UN Secretary-General Antonio Guterres has warned the Security Council the conflict in Ethiopia has spread beyond the Tigray region and “a humanitarian catastrophe is unfolding before our eyes”.
“Inflammatory rhetoric and ethnic profiling are tearing apart the social fabric of the country,” he told the 15-member council on Thursday. “All parties must immediately end hostilities without preconditions and seize that opportunity to negotiate a lasting ceasefire.”
Guterres said more than two million people have been displaced from their homes, and millions more are in immediate need of life-saving humanitarian assistance – including food, water, shelter and healthcare.
“The human price of this war is mounting by the day … At least 400,000 people are living in famine-like conditions,” the UN chief said.
Meanwhile, Debretsion Gebremichael, leader of Tigray forces that the government attacked in November, expressed his group’s commitment to a “negotiated end” to the nine-month war.
In a letter to Guterres, Debretsion said the Tigray side requires an impartial mediator, among other conditions.
“The aim is to exterminate Tigrayans by starving them to death,” his letter alleged.
He warned the African Union, whose headquarters is in Ethiopia, “cannot provide any solution to the war” that the continental body “endorsed” early in the fighting. That complicates the AU initiative announced on Thursday to appoint former Nigerian President Olusegun Obasanjo as its special representative to the Horn of Africa.
The prospect for talks between Ethiopia’s government and the Tigrayan leadership, which dominated the national government for 27 years before Prime Minister Abiy Ahmed took office, remains deeply challenging.
Ethiopia’s government earlier this year declared the Tigray People’s Liberation Front a “terrorist group”. The United States told Thursday’s meeting the government has “not responded positively” to calls for talks.
The conflict has spread in recent weeks into Ethiopia’s Amhara and Afar regions, displacing hundreds of thousands of people, while Abiy’s government has called all able citizens to war, urging them to stop the Tigray forces “once and for all”.
The heated rhetoric on both sides has led to growing international calls for an immediate ceasefire.
The further the resurgent Tigray forces advance outside the Tigray region, “the greater the harm” to the ethnic Tigrayans for whom they act, Kenyan Ambassador Martin Kimani told the Security Council meeting, while urging Ethiopia to be prepared to lift the “terror” designation.
He also encouraged the African Union to step up.

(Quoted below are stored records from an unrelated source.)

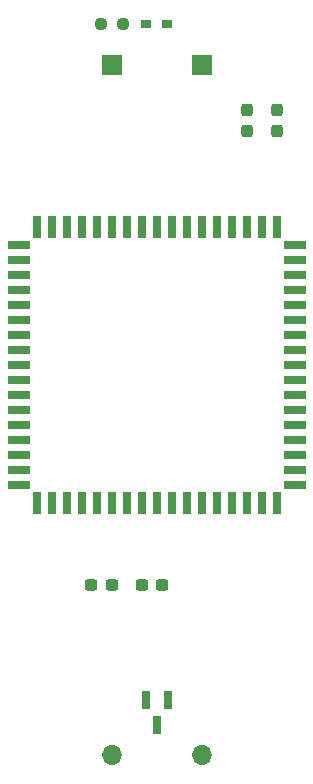
<source format=gbr>
G04 #@! TF.GenerationSoftware,KiCad,Pcbnew,9.0.7-9.0.7~ubuntu25.10.1*
G04 #@! TF.CreationDate,2026-02-01T15:36:24+09:00*
G04 #@! TF.ProjectId,bionic-tms370cx5x,62696f6e-6963-42d7-946d-733337306378,3*
G04 #@! TF.SameCoordinates,Original*
G04 #@! TF.FileFunction,Soldermask,Top*
G04 #@! TF.FilePolarity,Negative*
%FSLAX46Y46*%
G04 Gerber Fmt 4.6, Leading zero omitted, Abs format (unit mm)*
G04 Created by KiCad (PCBNEW 9.0.7-9.0.7~ubuntu25.10.1) date 2026-02-01 15:36:24*
%MOMM*%
%LPD*%
G01*
G04 APERTURE LIST*
G04 Aperture macros list*
%AMRoundRect*
0 Rectangle with rounded corners*
0 $1 Rounding radius*
0 $2 $3 $4 $5 $6 $7 $8 $9 X,Y pos of 4 corners*
0 Add a 4 corners polygon primitive as box body*
4,1,4,$2,$3,$4,$5,$6,$7,$8,$9,$2,$3,0*
0 Add four circle primitives for the rounded corners*
1,1,$1+$1,$2,$3*
1,1,$1+$1,$4,$5*
1,1,$1+$1,$6,$7*
1,1,$1+$1,$8,$9*
0 Add four rect primitives between the rounded corners*
20,1,$1+$1,$2,$3,$4,$5,0*
20,1,$1+$1,$4,$5,$6,$7,0*
20,1,$1+$1,$6,$7,$8,$9,0*
20,1,$1+$1,$8,$9,$2,$3,0*%
G04 Aperture macros list end*
%ADD10R,0.700000X1.910000*%
%ADD11R,1.910000X0.700000*%
%ADD12R,0.965200X0.762000*%
%ADD13RoundRect,0.237500X0.300000X0.237500X-0.300000X0.237500X-0.300000X-0.237500X0.300000X-0.237500X0*%
%ADD14RoundRect,0.237500X0.237500X-0.300000X0.237500X0.300000X-0.237500X0.300000X-0.237500X-0.300000X0*%
%ADD15RoundRect,0.237500X-0.300000X-0.237500X0.300000X-0.237500X0.300000X0.237500X-0.300000X0.237500X0*%
%ADD16RoundRect,0.237500X0.250000X0.237500X-0.250000X0.237500X-0.250000X-0.237500X0.250000X-0.237500X0*%
%ADD17R,0.660400X1.625600*%
%ADD18O,1.700000X1.700000*%
%ADD19R,1.700000X1.700000*%
G04 APERTURE END LIST*
D10*
X113696000Y-88800000D03*
X112426000Y-88800000D03*
X111156000Y-88800000D03*
X109886000Y-88800000D03*
X108616000Y-88800000D03*
X107346000Y-88800000D03*
X106076000Y-88800000D03*
X104806000Y-88800000D03*
X103536000Y-88800000D03*
D11*
X102016000Y-90320000D03*
X102016000Y-91590000D03*
X102016000Y-92860000D03*
X102016000Y-94130000D03*
X102016000Y-95400000D03*
X102016000Y-96670000D03*
X102016000Y-97940000D03*
X102016000Y-99210000D03*
X102016000Y-100480000D03*
X102016000Y-101750000D03*
X102016000Y-103020000D03*
X102016000Y-104290000D03*
X102016000Y-105560000D03*
X102016000Y-106830000D03*
X102016000Y-108100000D03*
X102016000Y-109370000D03*
X102016000Y-110640000D03*
D10*
X103536000Y-112160000D03*
X104806000Y-112160000D03*
X106076000Y-112160000D03*
X107346000Y-112160000D03*
X108616000Y-112160000D03*
X109886000Y-112160000D03*
X111156000Y-112160000D03*
X112426000Y-112160000D03*
X113696000Y-112160000D03*
X114966000Y-112160000D03*
X116236000Y-112160000D03*
X117506000Y-112160000D03*
X118776000Y-112160000D03*
X120046000Y-112160000D03*
X121316000Y-112160000D03*
X122586000Y-112160000D03*
X123856000Y-112160000D03*
D11*
X125376000Y-110640000D03*
X125376000Y-109370000D03*
X125376000Y-108100000D03*
X125376000Y-106830000D03*
X125376000Y-105560000D03*
X125376000Y-104290000D03*
X125376000Y-103020000D03*
X125376000Y-101750000D03*
X125376000Y-100480000D03*
X125376000Y-99210000D03*
X125376000Y-97940000D03*
X125376000Y-96670000D03*
X125376000Y-95400000D03*
X125376000Y-94130000D03*
X125376000Y-92860000D03*
X125376000Y-91590000D03*
X125376000Y-90320000D03*
D10*
X123856000Y-88800000D03*
X122586000Y-88800000D03*
X121316000Y-88800000D03*
X120046000Y-88800000D03*
X118776000Y-88800000D03*
X117506000Y-88800000D03*
X116236000Y-88800000D03*
X114966000Y-88800000D03*
D12*
X112823700Y-71600200D03*
X114576300Y-71600200D03*
D13*
X109888900Y-119123600D03*
X108163900Y-119123600D03*
D14*
X123860000Y-80615000D03*
X123860000Y-78890000D03*
D15*
X112431100Y-119123600D03*
X114156100Y-119123600D03*
D16*
X110827900Y-71600200D03*
X109002900Y-71600200D03*
D17*
X114650001Y-128828000D03*
X112749999Y-128828000D03*
X113700000Y-130960000D03*
D14*
X121320000Y-80615000D03*
X121320000Y-78890000D03*
D18*
X117510000Y-133500000D03*
D19*
X117510000Y-75080000D03*
X109890000Y-75080000D03*
D18*
X109890000Y-133500000D03*
M02*

</source>
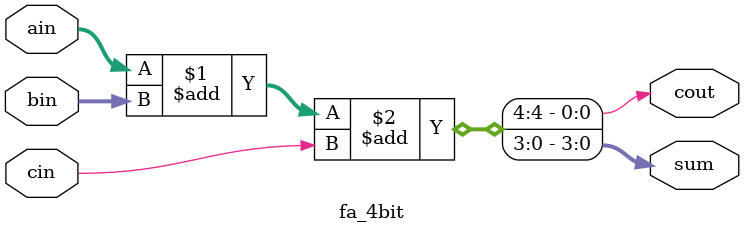
<source format=v>
module fa_4bit( cin, cout, ain, bin, sum );

	input cin;
	input [3:0] ain, bin;
	output [3:0] sum;
	output cout;

	assign {cout,sum} = ain + bin + cin;

endmodule // fa_4bit
</source>
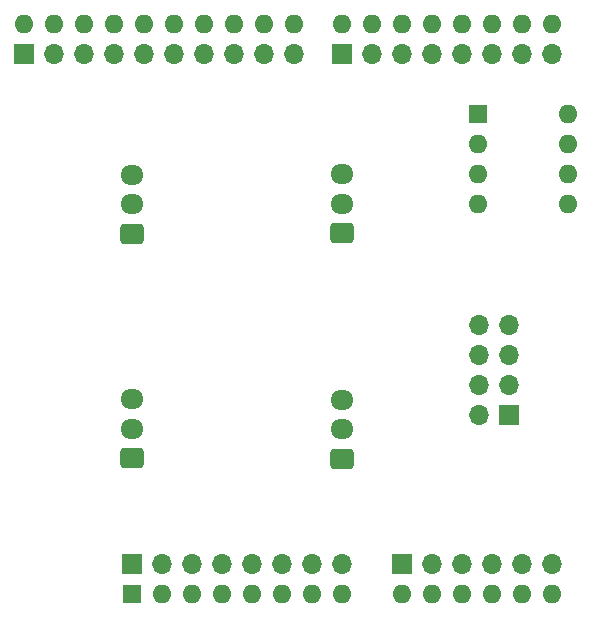
<source format=gbr>
%TF.GenerationSoftware,KiCad,Pcbnew,8.0.1*%
%TF.CreationDate,2024-03-27T15:45:16+09:00*%
%TF.ProjectId,STEP200-switch-id-shield,53544550-3230-4302-9d73-77697463682d,rev?*%
%TF.SameCoordinates,Original*%
%TF.FileFunction,Soldermask,Bot*%
%TF.FilePolarity,Negative*%
%FSLAX46Y46*%
G04 Gerber Fmt 4.6, Leading zero omitted, Abs format (unit mm)*
G04 Created by KiCad (PCBNEW 8.0.1) date 2024-03-27 15:45:16*
%MOMM*%
%LPD*%
G01*
G04 APERTURE LIST*
G04 Aperture macros list*
%AMRoundRect*
0 Rectangle with rounded corners*
0 $1 Rounding radius*
0 $2 $3 $4 $5 $6 $7 $8 $9 X,Y pos of 4 corners*
0 Add a 4 corners polygon primitive as box body*
4,1,4,$2,$3,$4,$5,$6,$7,$8,$9,$2,$3,0*
0 Add four circle primitives for the rounded corners*
1,1,$1+$1,$2,$3*
1,1,$1+$1,$4,$5*
1,1,$1+$1,$6,$7*
1,1,$1+$1,$8,$9*
0 Add four rect primitives between the rounded corners*
20,1,$1+$1,$2,$3,$4,$5,0*
20,1,$1+$1,$4,$5,$6,$7,0*
20,1,$1+$1,$6,$7,$8,$9,0*
20,1,$1+$1,$8,$9,$2,$3,0*%
G04 Aperture macros list end*
%ADD10RoundRect,0.250000X0.725000X-0.600000X0.725000X0.600000X-0.725000X0.600000X-0.725000X-0.600000X0*%
%ADD11O,1.950000X1.700000*%
%ADD12R,1.700000X1.700000*%
%ADD13O,1.700000X1.700000*%
%ADD14R,1.600000X1.600000*%
%ADD15O,1.600000X1.600000*%
G04 APERTURE END LIST*
D10*
%TO.C,J8*%
X142240000Y-109220000D03*
D11*
X142240000Y-106720000D03*
X142240000Y-104220000D03*
%TD*%
D12*
%TO.C,J2*%
X142240000Y-137160000D03*
D13*
X144780000Y-137160000D03*
X147320000Y-137160000D03*
X149860000Y-137160000D03*
X152400000Y-137160000D03*
X154940000Y-137160000D03*
X157480000Y-137160000D03*
X160020000Y-137160000D03*
%TD*%
D10*
%TO.C,J5*%
X160020000Y-128270000D03*
D11*
X160020000Y-125770000D03*
X160020000Y-123270000D03*
%TD*%
D10*
%TO.C,J9*%
X142240000Y-128230000D03*
D11*
X142240000Y-125730000D03*
X142240000Y-123230000D03*
%TD*%
D12*
%TO.C,J1*%
X160020000Y-93980000D03*
D13*
X162560000Y-93980000D03*
X165100000Y-93980000D03*
X167640000Y-93980000D03*
X170180000Y-93980000D03*
X172720000Y-93980000D03*
X175260000Y-93980000D03*
X177800000Y-93980000D03*
%TD*%
D10*
%TO.C,J7*%
X160020000Y-109180000D03*
D11*
X160020000Y-106680000D03*
X160020000Y-104180000D03*
%TD*%
D12*
%TO.C,J4*%
X133096000Y-93980000D03*
D13*
X135636000Y-93980000D03*
X138176000Y-93980000D03*
X140716000Y-93980000D03*
X143256000Y-93980000D03*
X145796000Y-93980000D03*
X148336000Y-93980000D03*
X150876000Y-93980000D03*
X153416000Y-93980000D03*
X155956000Y-93980000D03*
%TD*%
D14*
%TO.C,SW1*%
X171492500Y-99070000D03*
D15*
X171492500Y-101610000D03*
X171492500Y-104150000D03*
X171492500Y-106690000D03*
X179112500Y-106690000D03*
X179112500Y-104150000D03*
X179112500Y-101610000D03*
X179112500Y-99070000D03*
%TD*%
D12*
%TO.C,J3*%
X165100000Y-137160000D03*
D13*
X167640000Y-137160000D03*
X170180000Y-137160000D03*
X172720000Y-137160000D03*
X175260000Y-137160000D03*
X177800000Y-137160000D03*
%TD*%
D14*
%TO.C,A1*%
X142240000Y-139700000D03*
D15*
X144780000Y-139700000D03*
X147320000Y-139700000D03*
X149860000Y-139700000D03*
X152400000Y-139700000D03*
X154940000Y-139700000D03*
X157480000Y-139700000D03*
X160020000Y-139700000D03*
X165100000Y-139700000D03*
X167640000Y-139700000D03*
X170180000Y-139700000D03*
X172720000Y-139700000D03*
X175260000Y-139700000D03*
X177800000Y-139700000D03*
X177800000Y-91440000D03*
X175260000Y-91440000D03*
X172720000Y-91440000D03*
X170180000Y-91440000D03*
X167640000Y-91440000D03*
X165100000Y-91440000D03*
X162560000Y-91440000D03*
X160020000Y-91440000D03*
X155960000Y-91440000D03*
X153420000Y-91440000D03*
X150880000Y-91440000D03*
X148340000Y-91440000D03*
X145800000Y-91440000D03*
X143260000Y-91440000D03*
X140720000Y-91440000D03*
X138180000Y-91440000D03*
X135640000Y-91440000D03*
X133100000Y-91440000D03*
%TD*%
D12*
%TO.C,J6*%
X174150000Y-124560000D03*
D13*
X171610000Y-124560000D03*
X174150000Y-122020000D03*
X171610000Y-122020000D03*
X174150000Y-119480000D03*
X171610000Y-119480000D03*
X174150000Y-116940000D03*
X171610000Y-116940000D03*
%TD*%
M02*

</source>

What began as a political falling-out now threatens to destabilise Africa’s second most populous country, while abuses have been committed by all sides in the mix of armed groups that include those from neighbouring Eritrea.
The world’s worst hunger crisis in a decade continues to worsen.
Guterres criticised the “de facto humanitarian blockade” of the Tigray region of six million people, with food warehouses there now empty, and the United States warned “if these impediments continue, large numbers of people will starve to death”.
“With sadness and disbelief, we are once again discussing the possibility of a man-made famine in Tigray,” Norway’s Deputy Ambassador Trine Heimerback said, referring to Ethiopia’s catastrophic starvation crisis in the 1980s.
Ethiopian Ambassador Taye Atske Selassie told the meeting his country is improving the process for the delivery of aid. Ethiopia’s government has accused Tigrayan forces of looting and impeding the delivery of aid.
“The TPLF is standing between Ethiopia and peace,” he said, accusing it of being “bent on destabilising” the country of 110 million people. “We are open to working with all well-intentioned partners,” he added.
The war that began in November has affected all Ethiopians and “has already drained over a billion dollars from the country’s coffers,” Guterres said.
But the Security Council appears largely powerless to take significant action on the crisis, as permanent member China expressed its opposition to external interference in Ethiopia’s affairs.
Both China and Russia warned that sanctions by individual countries, as the US imposed this week against the chief of staff of Eritrea’s defence forces, would only worsen the conflict.